>Whose Uncle Pat?


My father has a brother named Pat. I have a brother named Pat. We have cousins named Pat. We have something like 29 cousins and something like every fifth relative is named Dan. So between those two names, we end up with conversations that stall out with “Whose Uncle Pat? Yours or mine?” or “Whose Dan? Terry’s Dan or Dad’s Dan?”

Last week my folks called to let me know that they were sending Brother Pat’s latest book for me to read. Understand, we are a family that likes to read. One brother has a grocery list in his wallet. Except instead of groceries on the list, he writes titles of books on the list for his next visit to the library. In any of our homes, there will be a box or a bag of books waiting to be shuttled to the next relative. Books Mom has already read, but Mary hasn’t. Books that your Uncle Pat doesn’t want anymore and thought you’d like to have. Books no one liked, but maybe you’d like to read them anyways.

Brother Pat is not my brother Pat. This is what my dad calls his brother, Pat. From a family of six boys and two girls, Dad and Uncle Pat are the only men left now. Mailing books back and forth between Southern California and Central Montana is one way to stay connected. Not too long ago, Uncle Pat mailed my dad a book that was over 1600 pages. The note inside said, “Read this fast. It’s not mine. It’s from the library down here and it’s due in two weeks.”

Most of the books that get swapped start with Uncle Pat. After his girlfriend reads it, it gets mailed to my father whose best reading times are first thing in the morning. Morning starts at three a. m. at his house. When he and Mom are are done with the book, it gets mailed to one of their five kids. Last week, the latest book on Ireland was in my mailbox. (Are you surprised that most of the books we swap have to do with God’s Favorite Country?)

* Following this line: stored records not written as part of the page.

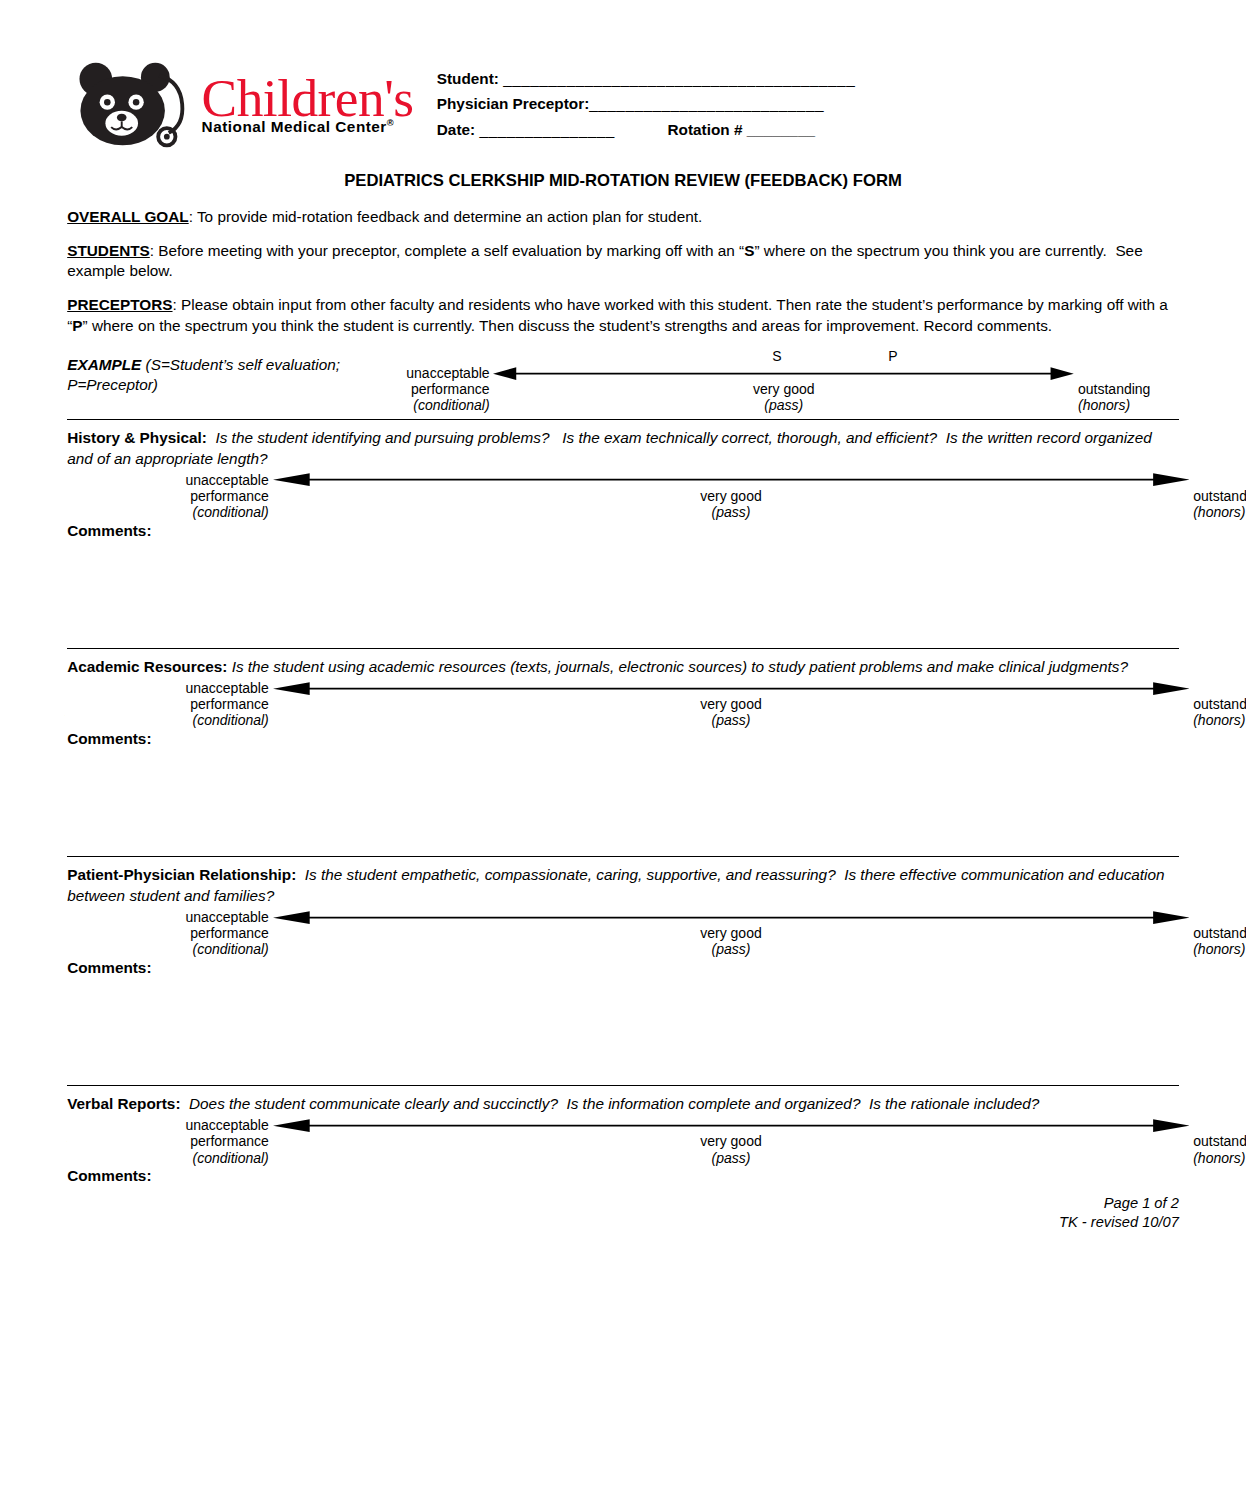Children's National Medical Center®
Student: _______________________________________
Physician Preceptor:__________________________
Date: _______________Rotation # ________
PEDIATRICS CLERKSHIP MID-ROTATION REVIEW (FEEDBACK) FORM
OVERALL GOAL: To provide mid-rotation feedback and determine an action plan for student.
STUDENTS: Before meeting with your preceptor, complete a self evaluation by marking off with an “S” where on the spectrum you think you are currently. See example below.
PRECEPTORS: Please obtain input from other faculty and residents who have worked with this student. Then rate the student’s performance by marking off with a “P” where on the spectrum you think the student is currently. Then discuss the student’s strengths and areas for improvement. Record comments.
EXAMPLE (S=Student’s self evaluation; P=Preceptor)
unacceptable
performance
(conditional)
S P
very good
(pass)
outstanding
(honors)
History & Physical: Is the student identifying and pursuing problems? Is the exam technically correct, thorough, and efficient? Is the written record organized and of an appropriate length?
unacceptable
performance
(conditional)
very good
(pass)
outstanding
(honors)
Comments:
Academic Resources: Is the student using academic resources (texts, journals, electronic sources) to study patient problems and make clinical judgments?
unacceptable
performance
(conditional)
very good
(pass)
outstanding
(honors)
Comments:
Patient-Physician Relationship: Is the student empathetic, compassionate, caring, supportive, and reassuring? Is there effective communication and education between student and families?
unacceptable
performance
(conditional)
very good
(pass)
outstanding
(honors)
Comments:
Verbal Reports: Does the student communicate clearly and succinctly? Is the information complete and organized? Is the rationale included?
unacceptable
performance
(conditional)
very good
(pass)
outstanding
(honors)
Comments:
Page 1 of 2
TK - revised 10/07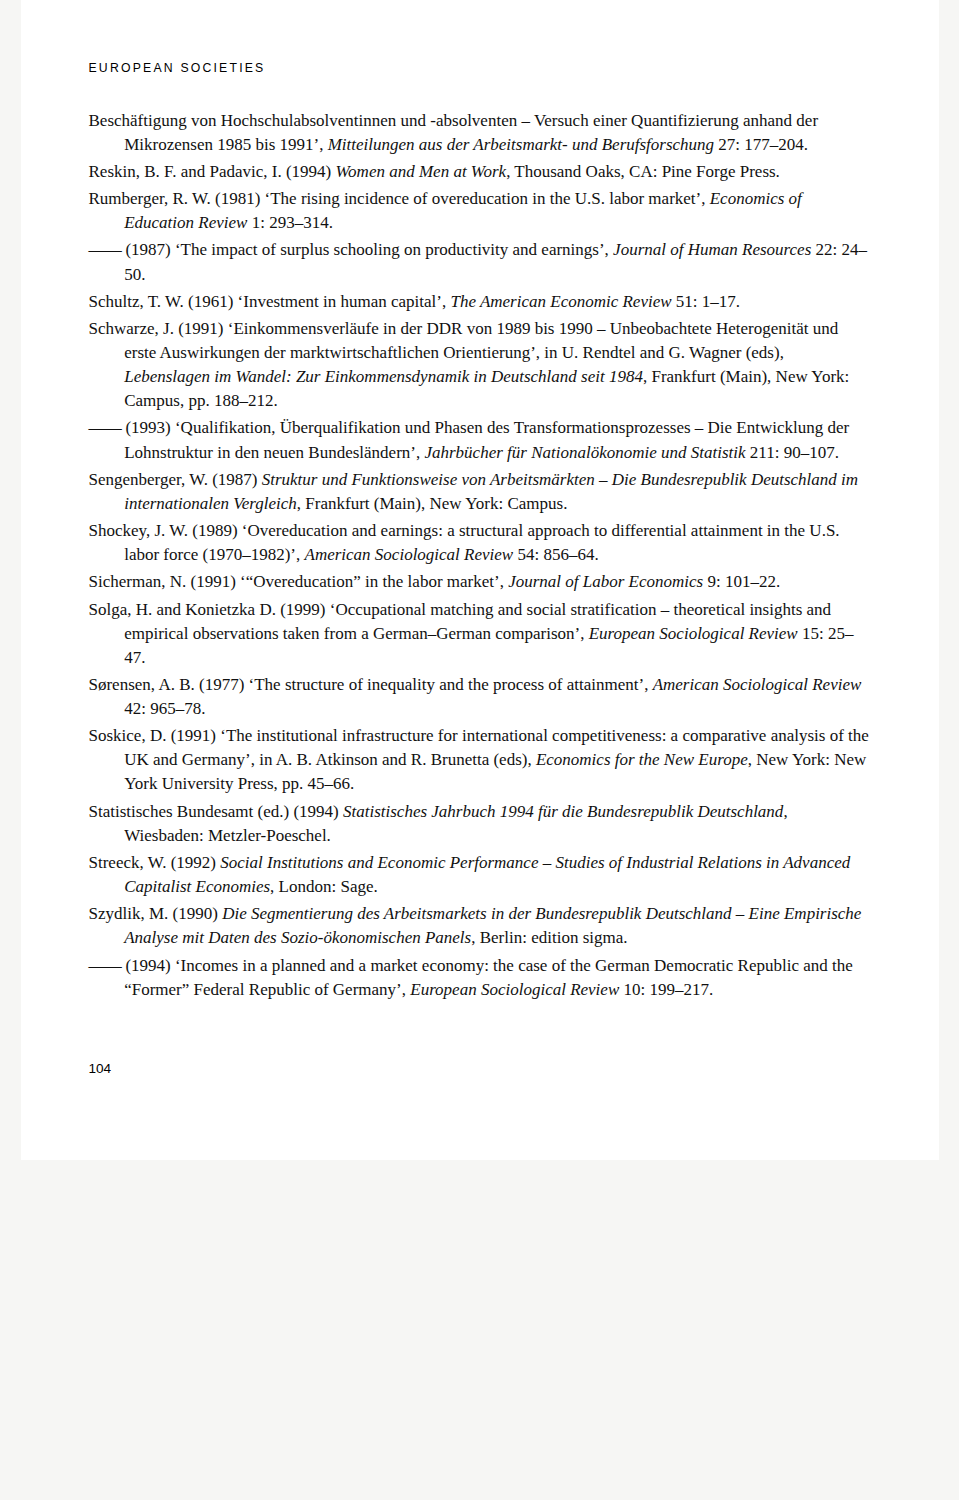European Societies
Beschäftigung von Hochschulabsolventinnen und -absolventen – Versuch einer Quantifizierung anhand der Mikrozensen 1985 bis 1991’, Mitteilungen aus der Arbeitsmarkt- und Berufsforschung 27: 177–204.
Reskin, B. F. and Padavic, I. (1994) Women and Men at Work, Thousand Oaks, CA: Pine Forge Press.
Rumberger, R. W. (1981) ‘The rising incidence of overeducation in the U.S. labor market’, Economics of Education Review 1: 293–314.
—— (1987) ‘The impact of surplus schooling on productivity and earnings’, Journal of Human Resources 22: 24–50.
Schultz, T. W. (1961) ‘Investment in human capital’, The American Economic Review 51: 1–17.
Schwarze, J. (1991) ‘Einkommensverläufe in der DDR von 1989 bis 1990 – Unbeobachtete Heterogenität und erste Auswirkungen der marktwirtschaftlichen Orientierung’, in U. Rendtel and G. Wagner (eds), Lebenslagen im Wandel: Zur Einkommensdynamik in Deutschland seit 1984, Frankfurt (Main), New York: Campus, pp. 188–212.
—— (1993) ‘Qualifikation, Überqualifikation und Phasen des Transformationsprozesses – Die Entwicklung der Lohnstruktur in den neuen Bundesländern’, Jahrbücher für Nationalökonomie und Statistik 211: 90–107.
Sengenberger, W. (1987) Struktur und Funktionsweise von Arbeitsmärkten – Die Bundesrepublik Deutschland im internationalen Vergleich, Frankfurt (Main), New York: Campus.
Shockey, J. W. (1989) ‘Overeducation and earnings: a structural approach to differential attainment in the U.S. labor force (1970–1982)’, American Sociological Review 54: 856–64.
Sicherman, N. (1991) ‘“Overeducation” in the labor market’, Journal of Labor Economics 9: 101–22.
Solga, H. and Konietzka D. (1999) ‘Occupational matching and social stratification – theoretical insights and empirical observations taken from a German–German comparison’, European Sociological Review 15: 25–47.
Sørensen, A. B. (1977) ‘The structure of inequality and the process of attainment’, American Sociological Review 42: 965–78.
Soskice, D. (1991) ‘The institutional infrastructure for international competitiveness: a comparative analysis of the UK and Germany’, in A. B. Atkinson and R. Brunetta (eds), Economics for the New Europe, New York: New York University Press, pp. 45–66.
Statistisches Bundesamt (ed.) (1994) Statistisches Jahrbuch 1994 für die Bundesrepublik Deutschland, Wiesbaden: Metzler-Poeschel.
Streeck, W. (1992) Social Institutions and Economic Performance – Studies of Industrial Relations in Advanced Capitalist Economies, London: Sage.
Szydlik, M. (1990) Die Segmentierung des Arbeitsmarkets in der Bundesrepublik Deutschland – Eine Empirische Analyse mit Daten des Sozio-ökonomischen Panels, Berlin: edition sigma.
—— (1994) ‘Incomes in a planned and a market economy: the case of the German Democratic Republic and the “Former” Federal Republic of Germany’, European Sociological Review 10: 199–217.
104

I’m instructed to read it quickly because Cousin Kelly in Oregon is waiting for it. I thought to cheat and say I read it and mail it on. Sitting next to my bed are five or seven books I am reading right now. Who’d notice if I ever read Frank Delaney’s IRELAND? But knowing my family, there will be a quiz. A gathering months from now where I won’t be able to pretend I read the book. So I started it last night and now, I can’t put it down. There are ROCKS in this story! Second only to books, this family of mine is known to share rocks with each other as well. And now, after reading the first two chapters in Delaney’s book, I understand why. Stones are as old as the world. So are some of the stories being told in this book.